(EXERCISE INSTRUCTIONS)
Identify all lines below that hold "hand" and collect them.

(DATA SUPPLIED)
***

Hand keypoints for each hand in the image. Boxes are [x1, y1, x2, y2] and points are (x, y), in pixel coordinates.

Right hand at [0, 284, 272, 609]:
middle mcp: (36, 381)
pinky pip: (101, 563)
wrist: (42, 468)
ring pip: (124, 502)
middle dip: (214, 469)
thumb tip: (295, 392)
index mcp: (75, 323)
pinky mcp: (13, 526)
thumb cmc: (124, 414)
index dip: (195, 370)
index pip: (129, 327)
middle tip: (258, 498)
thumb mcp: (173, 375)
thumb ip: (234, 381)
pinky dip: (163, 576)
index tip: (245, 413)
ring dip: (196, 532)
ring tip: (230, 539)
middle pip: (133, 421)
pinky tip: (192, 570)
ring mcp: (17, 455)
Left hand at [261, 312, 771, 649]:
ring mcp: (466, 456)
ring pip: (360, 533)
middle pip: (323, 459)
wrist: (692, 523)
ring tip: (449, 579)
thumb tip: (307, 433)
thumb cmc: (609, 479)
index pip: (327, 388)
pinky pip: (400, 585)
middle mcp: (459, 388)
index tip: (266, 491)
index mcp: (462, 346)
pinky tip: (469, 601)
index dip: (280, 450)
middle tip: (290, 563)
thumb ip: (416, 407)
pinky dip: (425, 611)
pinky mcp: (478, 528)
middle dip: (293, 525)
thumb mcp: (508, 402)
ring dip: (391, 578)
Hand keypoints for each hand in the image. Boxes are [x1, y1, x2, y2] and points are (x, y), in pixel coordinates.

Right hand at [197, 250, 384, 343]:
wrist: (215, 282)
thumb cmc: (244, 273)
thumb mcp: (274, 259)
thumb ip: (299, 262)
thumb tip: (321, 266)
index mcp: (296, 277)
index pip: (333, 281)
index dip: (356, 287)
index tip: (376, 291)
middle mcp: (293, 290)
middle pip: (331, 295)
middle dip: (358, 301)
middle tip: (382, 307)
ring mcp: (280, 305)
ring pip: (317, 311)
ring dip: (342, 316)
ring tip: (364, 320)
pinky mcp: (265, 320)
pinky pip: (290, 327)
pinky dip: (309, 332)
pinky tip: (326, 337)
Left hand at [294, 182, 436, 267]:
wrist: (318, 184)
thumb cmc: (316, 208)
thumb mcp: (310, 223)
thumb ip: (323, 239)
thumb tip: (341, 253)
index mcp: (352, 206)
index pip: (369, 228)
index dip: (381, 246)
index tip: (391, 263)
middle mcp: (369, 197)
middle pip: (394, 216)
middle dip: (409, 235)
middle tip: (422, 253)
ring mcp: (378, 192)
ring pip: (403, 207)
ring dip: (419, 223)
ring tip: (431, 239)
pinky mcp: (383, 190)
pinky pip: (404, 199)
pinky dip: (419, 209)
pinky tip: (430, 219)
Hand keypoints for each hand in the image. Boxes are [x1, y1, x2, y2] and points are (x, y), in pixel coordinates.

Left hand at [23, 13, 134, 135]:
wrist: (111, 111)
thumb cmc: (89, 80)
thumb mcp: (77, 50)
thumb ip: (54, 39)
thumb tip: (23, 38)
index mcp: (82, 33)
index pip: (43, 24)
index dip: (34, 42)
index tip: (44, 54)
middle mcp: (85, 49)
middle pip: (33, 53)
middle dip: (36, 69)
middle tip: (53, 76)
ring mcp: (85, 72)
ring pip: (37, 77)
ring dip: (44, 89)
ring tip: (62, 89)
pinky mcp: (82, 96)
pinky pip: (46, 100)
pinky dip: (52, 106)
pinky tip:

***

(ANSWER SECTION)
Hand keypoints for each hand in the image. Boxes are [x1, y1, x2, y2] and points are (x, y), in pixel coordinates.
Right hand at [0, 284, 272, 609]:
Left hand at [261, 312, 771, 649]:
Hand keypoints for each hand in the image. Boxes are [x1, y1, x2, y2] and points are (x, y), in pixel coordinates.
Right hand at [197, 250, 384, 343]:
Left hand at [294, 182, 436, 267]:
Hand keypoints for each hand in the image. Boxes are [x1, y1, x2, y2] and points are (x, y), in pixel coordinates.
Left hand at [23, 13, 134, 135]:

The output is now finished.